The program’s founder—Quest owner Kay Allison—has asked the Department of Corrections to reconsider their decision, but lacking some sort of pressure other than that of a 78-year-old woman asking nicely, there’s no good reason to think that they’ll change their mind.

State Cuts UVA Funding by 8%

More budget cuts are hitting UVA, Bryan McKenzie writes in the Progress, with the state cutting its funding by 8% and requiring university employees to take a day of unpaid leave next spring. Only something like 6% of UVA’s funding now comes from the state—awfully low for an ostensible state college—with this cut coming to about $7.7M. Gov. Tim Kaine’s budget reduction plan (2MB PDF) makes cuts across state government, including layoffs of nearly 600 employees, though none at the university. This is just the latest in a series of such cuts in the past year and a half. Though there have been no layoffs at UVA yet, there’s speculation among many employees that they’re coming.

Disclosure: I’m a UVA employee though, oddly, not a state employee.

Man Killed by Train

An unidentified man was hit and killed by a train on Shamrock Road, Stephanie Satchell reports for CBS-19. It’s not clear how long ago he died, or even known who the man is. Police do believe that he was killed after being struck by the train, rather than beforehand, but that seems to about all that they know right now. 09/09 Update: He committed suicide, police say.

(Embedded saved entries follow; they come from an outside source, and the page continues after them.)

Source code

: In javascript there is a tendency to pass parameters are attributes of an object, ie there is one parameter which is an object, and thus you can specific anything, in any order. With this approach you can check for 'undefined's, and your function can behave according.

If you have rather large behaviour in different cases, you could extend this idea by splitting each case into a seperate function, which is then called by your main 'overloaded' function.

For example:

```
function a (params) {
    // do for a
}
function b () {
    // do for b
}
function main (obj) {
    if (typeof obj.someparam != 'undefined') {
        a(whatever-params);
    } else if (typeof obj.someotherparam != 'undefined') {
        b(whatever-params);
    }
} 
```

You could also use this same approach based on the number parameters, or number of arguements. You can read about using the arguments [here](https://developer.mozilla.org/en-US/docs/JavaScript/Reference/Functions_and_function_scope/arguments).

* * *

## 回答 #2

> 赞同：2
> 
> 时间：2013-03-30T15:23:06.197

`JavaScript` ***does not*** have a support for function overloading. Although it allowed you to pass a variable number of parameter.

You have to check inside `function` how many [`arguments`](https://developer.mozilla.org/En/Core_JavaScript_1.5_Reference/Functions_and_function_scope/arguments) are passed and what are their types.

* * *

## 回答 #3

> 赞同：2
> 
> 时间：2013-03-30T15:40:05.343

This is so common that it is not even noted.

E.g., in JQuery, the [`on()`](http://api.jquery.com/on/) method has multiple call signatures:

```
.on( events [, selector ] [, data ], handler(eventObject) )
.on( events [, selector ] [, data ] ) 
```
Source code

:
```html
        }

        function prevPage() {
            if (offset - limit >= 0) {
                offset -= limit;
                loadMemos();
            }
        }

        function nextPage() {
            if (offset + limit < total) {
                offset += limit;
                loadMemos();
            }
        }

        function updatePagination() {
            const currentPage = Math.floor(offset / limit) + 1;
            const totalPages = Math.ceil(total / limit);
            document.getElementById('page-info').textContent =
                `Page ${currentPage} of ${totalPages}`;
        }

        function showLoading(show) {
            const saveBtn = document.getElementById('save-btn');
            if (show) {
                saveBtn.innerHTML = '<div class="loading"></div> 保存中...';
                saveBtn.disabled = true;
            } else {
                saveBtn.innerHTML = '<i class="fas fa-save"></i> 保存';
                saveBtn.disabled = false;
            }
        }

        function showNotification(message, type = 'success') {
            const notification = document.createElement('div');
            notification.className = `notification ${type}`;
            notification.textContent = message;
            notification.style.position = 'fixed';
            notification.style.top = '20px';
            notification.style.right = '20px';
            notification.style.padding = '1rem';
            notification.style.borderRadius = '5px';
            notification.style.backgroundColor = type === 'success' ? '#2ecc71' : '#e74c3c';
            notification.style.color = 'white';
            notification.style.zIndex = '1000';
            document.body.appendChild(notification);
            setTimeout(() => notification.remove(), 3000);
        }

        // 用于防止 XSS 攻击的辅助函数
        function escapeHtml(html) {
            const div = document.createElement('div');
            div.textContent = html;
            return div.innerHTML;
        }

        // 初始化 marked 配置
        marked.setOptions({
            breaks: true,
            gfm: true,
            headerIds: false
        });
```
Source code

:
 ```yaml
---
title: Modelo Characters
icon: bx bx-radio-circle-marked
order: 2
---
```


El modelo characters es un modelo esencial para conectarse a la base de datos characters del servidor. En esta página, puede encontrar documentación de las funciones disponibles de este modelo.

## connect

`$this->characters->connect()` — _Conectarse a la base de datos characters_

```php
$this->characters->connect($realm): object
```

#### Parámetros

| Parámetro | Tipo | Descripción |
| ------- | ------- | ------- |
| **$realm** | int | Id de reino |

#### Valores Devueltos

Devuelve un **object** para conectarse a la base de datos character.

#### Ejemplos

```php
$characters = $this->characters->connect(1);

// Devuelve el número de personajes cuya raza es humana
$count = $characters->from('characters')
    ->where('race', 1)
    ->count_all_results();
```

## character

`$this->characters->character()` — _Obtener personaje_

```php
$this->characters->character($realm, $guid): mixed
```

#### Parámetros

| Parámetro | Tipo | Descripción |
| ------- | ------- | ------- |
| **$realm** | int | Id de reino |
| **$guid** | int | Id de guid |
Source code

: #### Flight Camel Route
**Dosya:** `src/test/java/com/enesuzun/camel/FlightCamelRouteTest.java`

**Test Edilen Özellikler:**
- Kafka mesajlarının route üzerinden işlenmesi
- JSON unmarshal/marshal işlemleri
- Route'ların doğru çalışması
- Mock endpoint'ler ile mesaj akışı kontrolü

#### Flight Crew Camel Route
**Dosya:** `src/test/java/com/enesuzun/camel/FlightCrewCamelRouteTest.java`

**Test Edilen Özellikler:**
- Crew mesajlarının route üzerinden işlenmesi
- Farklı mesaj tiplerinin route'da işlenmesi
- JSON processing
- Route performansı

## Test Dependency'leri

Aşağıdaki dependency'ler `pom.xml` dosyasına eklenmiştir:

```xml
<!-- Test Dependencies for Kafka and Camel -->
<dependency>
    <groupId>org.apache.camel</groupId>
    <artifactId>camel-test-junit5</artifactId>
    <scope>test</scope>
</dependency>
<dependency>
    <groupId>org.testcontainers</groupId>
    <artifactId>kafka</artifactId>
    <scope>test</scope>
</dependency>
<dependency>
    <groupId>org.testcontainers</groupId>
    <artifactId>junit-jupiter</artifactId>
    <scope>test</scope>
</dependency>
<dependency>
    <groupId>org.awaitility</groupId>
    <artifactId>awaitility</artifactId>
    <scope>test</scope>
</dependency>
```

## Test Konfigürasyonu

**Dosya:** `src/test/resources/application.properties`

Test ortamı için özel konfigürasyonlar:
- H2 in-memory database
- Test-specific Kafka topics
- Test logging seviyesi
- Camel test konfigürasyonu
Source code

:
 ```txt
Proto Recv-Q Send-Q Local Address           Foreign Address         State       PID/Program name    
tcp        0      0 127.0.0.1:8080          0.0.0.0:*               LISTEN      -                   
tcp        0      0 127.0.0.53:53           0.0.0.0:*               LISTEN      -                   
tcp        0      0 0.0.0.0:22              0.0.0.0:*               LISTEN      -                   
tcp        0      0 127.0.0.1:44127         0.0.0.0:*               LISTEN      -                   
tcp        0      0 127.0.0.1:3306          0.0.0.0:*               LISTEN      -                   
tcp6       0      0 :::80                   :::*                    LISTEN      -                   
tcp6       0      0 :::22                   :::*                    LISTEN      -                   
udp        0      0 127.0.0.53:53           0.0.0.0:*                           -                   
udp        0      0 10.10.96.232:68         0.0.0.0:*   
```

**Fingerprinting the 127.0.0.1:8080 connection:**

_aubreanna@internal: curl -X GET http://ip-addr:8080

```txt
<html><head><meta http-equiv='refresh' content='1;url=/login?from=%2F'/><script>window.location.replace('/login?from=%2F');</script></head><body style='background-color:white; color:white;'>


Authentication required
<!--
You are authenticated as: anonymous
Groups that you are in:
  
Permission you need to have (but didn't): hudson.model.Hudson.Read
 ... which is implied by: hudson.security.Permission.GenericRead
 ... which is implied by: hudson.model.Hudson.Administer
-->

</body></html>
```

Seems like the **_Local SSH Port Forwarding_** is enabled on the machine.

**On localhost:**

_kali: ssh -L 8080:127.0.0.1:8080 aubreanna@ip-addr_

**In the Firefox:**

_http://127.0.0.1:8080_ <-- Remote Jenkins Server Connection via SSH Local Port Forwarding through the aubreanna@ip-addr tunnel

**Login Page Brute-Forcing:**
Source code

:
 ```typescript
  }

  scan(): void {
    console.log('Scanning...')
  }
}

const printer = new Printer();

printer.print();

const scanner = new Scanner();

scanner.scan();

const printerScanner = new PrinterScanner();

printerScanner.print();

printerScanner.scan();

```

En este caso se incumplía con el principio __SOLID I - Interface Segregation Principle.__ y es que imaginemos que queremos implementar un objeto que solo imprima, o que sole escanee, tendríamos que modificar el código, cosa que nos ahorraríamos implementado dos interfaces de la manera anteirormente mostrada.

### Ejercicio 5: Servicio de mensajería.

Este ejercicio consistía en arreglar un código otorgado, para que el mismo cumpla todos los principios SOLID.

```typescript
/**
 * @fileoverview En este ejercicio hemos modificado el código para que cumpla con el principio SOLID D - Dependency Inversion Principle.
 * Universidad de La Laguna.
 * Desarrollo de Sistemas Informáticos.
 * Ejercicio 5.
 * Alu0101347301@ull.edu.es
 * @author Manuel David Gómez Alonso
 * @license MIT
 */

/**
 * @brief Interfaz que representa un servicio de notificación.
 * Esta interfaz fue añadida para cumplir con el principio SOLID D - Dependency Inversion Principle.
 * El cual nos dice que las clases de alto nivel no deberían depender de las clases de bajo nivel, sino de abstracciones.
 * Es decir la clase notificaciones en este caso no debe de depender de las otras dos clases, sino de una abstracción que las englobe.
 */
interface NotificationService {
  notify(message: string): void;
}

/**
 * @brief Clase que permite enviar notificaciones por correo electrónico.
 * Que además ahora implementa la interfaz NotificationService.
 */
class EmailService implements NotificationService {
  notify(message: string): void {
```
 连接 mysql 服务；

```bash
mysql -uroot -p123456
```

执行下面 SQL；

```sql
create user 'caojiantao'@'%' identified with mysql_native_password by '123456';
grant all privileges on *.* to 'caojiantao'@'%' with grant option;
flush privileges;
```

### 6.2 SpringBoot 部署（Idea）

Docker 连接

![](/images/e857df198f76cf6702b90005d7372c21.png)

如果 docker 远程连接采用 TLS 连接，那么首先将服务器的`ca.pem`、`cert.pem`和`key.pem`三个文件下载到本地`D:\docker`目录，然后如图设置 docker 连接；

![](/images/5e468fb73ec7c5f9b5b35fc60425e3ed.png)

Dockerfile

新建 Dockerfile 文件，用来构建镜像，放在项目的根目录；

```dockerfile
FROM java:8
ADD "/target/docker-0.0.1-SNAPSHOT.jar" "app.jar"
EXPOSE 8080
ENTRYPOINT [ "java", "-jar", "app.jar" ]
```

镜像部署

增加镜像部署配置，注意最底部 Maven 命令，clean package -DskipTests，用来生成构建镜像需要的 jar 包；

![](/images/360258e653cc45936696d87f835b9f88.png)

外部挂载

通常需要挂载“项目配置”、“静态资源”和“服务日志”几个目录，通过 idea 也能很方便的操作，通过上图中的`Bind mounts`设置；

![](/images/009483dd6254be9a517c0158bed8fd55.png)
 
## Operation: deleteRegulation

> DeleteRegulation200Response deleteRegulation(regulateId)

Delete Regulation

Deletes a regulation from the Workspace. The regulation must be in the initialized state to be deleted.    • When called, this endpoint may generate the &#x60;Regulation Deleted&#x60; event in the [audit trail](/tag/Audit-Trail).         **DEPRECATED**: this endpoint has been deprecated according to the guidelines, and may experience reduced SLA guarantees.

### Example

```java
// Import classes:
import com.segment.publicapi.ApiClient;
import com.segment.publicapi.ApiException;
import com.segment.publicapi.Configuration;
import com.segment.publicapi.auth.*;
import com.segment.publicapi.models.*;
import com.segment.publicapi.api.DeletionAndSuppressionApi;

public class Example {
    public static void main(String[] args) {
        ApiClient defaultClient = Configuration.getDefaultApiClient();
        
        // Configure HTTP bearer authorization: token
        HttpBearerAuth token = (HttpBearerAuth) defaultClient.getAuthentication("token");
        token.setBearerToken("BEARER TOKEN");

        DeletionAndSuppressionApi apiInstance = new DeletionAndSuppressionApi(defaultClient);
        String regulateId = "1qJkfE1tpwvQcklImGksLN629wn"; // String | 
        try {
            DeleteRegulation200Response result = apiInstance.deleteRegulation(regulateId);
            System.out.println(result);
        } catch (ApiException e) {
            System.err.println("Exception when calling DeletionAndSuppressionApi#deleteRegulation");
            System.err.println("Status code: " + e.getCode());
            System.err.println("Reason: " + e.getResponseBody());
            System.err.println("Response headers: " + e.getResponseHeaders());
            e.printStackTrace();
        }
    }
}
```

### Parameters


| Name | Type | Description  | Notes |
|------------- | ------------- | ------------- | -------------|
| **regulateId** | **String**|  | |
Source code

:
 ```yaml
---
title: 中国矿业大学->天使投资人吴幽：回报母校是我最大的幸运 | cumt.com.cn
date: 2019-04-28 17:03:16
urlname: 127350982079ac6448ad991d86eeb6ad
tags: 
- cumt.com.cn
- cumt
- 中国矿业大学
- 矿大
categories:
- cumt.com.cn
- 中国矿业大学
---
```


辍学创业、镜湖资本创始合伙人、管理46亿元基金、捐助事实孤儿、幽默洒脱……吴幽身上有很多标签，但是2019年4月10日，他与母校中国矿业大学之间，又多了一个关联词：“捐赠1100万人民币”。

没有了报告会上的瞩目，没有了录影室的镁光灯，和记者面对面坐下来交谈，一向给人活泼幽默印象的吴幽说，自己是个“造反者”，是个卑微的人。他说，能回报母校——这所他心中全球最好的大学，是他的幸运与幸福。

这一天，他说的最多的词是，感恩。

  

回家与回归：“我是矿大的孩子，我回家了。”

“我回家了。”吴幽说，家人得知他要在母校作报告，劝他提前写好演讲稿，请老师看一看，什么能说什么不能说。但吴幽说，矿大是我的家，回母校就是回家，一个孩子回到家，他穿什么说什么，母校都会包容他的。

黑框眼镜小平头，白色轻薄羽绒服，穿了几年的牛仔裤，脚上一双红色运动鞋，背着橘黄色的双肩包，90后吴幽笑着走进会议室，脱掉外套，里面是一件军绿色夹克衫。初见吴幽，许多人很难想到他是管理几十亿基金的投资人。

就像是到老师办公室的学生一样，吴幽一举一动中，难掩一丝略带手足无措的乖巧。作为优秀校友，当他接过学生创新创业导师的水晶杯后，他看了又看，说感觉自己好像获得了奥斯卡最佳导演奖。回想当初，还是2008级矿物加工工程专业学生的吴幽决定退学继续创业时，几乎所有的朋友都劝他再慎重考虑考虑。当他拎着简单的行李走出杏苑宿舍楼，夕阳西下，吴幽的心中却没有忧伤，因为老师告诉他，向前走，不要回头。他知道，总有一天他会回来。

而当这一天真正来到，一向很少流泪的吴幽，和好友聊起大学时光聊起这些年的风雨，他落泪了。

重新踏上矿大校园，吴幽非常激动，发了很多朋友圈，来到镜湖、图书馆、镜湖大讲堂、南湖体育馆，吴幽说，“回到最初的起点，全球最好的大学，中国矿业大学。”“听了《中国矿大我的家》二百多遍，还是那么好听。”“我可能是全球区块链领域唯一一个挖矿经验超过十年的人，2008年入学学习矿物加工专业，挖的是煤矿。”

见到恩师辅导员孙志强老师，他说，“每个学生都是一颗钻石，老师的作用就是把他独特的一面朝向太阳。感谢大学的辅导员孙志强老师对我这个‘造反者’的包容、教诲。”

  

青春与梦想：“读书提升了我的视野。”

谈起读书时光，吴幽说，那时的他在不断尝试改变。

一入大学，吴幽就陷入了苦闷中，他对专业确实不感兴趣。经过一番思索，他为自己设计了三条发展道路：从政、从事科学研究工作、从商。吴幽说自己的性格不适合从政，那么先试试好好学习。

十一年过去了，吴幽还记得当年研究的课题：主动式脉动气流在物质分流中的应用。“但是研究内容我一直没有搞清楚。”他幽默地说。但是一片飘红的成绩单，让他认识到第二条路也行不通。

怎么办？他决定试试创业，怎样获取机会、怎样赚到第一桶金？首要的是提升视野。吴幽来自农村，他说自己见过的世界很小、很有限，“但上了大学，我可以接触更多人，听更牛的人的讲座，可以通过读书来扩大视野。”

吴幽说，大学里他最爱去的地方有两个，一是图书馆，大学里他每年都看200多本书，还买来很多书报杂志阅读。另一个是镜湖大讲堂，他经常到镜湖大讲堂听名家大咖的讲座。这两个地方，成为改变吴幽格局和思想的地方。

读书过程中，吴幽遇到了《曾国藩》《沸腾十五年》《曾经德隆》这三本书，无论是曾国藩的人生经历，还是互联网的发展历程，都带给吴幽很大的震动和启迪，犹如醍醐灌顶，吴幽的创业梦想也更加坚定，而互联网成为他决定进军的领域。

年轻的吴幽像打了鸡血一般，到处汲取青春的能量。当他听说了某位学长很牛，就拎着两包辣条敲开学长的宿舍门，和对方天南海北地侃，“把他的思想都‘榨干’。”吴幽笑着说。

Wendell Wood Wants a Walmart

Developer Wendell Wood is upset. He bought a big chunk of rural land—meaning that he can’t develop it, which he’s known since before he bought it—but he had Walmart sign a contract to build a new store there. And then the county wouldn’t let him because, again, it’s zoned rural. He claims Walmart offered a “minimum of $8 million to $9 million…to do what’s called ‘at-site work,'” which Wood implies would have gone entirely to help cover the $25M bridge and road that would be necessary to even get to his parcel. Where is this land? Why, it’s right next to Walmart—on the other side of Sam’s Club, just across the river. Why build another Walmart by the old one? Because they want to replace the old one with a bigger one, leaving the old shell behind. Wood says he’d take over the current location, but one look at Albemarle Square will tell you there’s not a lot of demand for existing big-box stores. So why would anybody support this? Because the Places29 plan calls for building roads parallel to 29, including extending Berkmar, the road in question, and if Walmart could actually toss in $8M-9M towards the cost of road construction, that would be good to get. Brandon Shulleeta dug up all of this for the Daily Progress, and I think it’s got the potential to prove to be a big story. He tried to get Walmart’s side of this, but they’re not talking, so this information is all coming from Wood.

If this all sounds a bit familiar, Wood pulled something very similar a few years ago on the NGIC land, just a bit farther up 29, and successfully got the BoS to agree to convert 30 acres of rural land into develop-able land—which, to date, they have not acted upon—which would turn nearly valueless woodland into a multi-mullion-dollar parcel with a prime location, backed up by phone call to Ken Boyd (who won’t say who he talked to) saying that NGIC would pack up and leave town if the county didn’t go through with the deal. Much like Walmart, NGIC wasn’t willing to talk to the press about those claims, either.

You’d think that this would be the end of it, but BoS member David Slutzky is apparently on Wood’s side, Shulleeta writes, working to designate Wood’s land as developable. (Want to build a new house for your grandkid on your rural land? You’re out of luck. Wendell Wood wants to put in a Walmart? Come on down!) Given the lack of funding for new transportation infrastructure, it looks like all of this is academic anyhow. Whether $25M or $250M, there’s just no money to build roads or bridges.

USA Today Profiles UVA ER

USA Today has a feature entitled “24 hours in the ER” that happens to be set at the UVA Medical Center. It’s meant to be a slice-of-life piece, showing what happens during a random day in a single hospital, as a way of showing what’s going on with our nation’s healthcare system.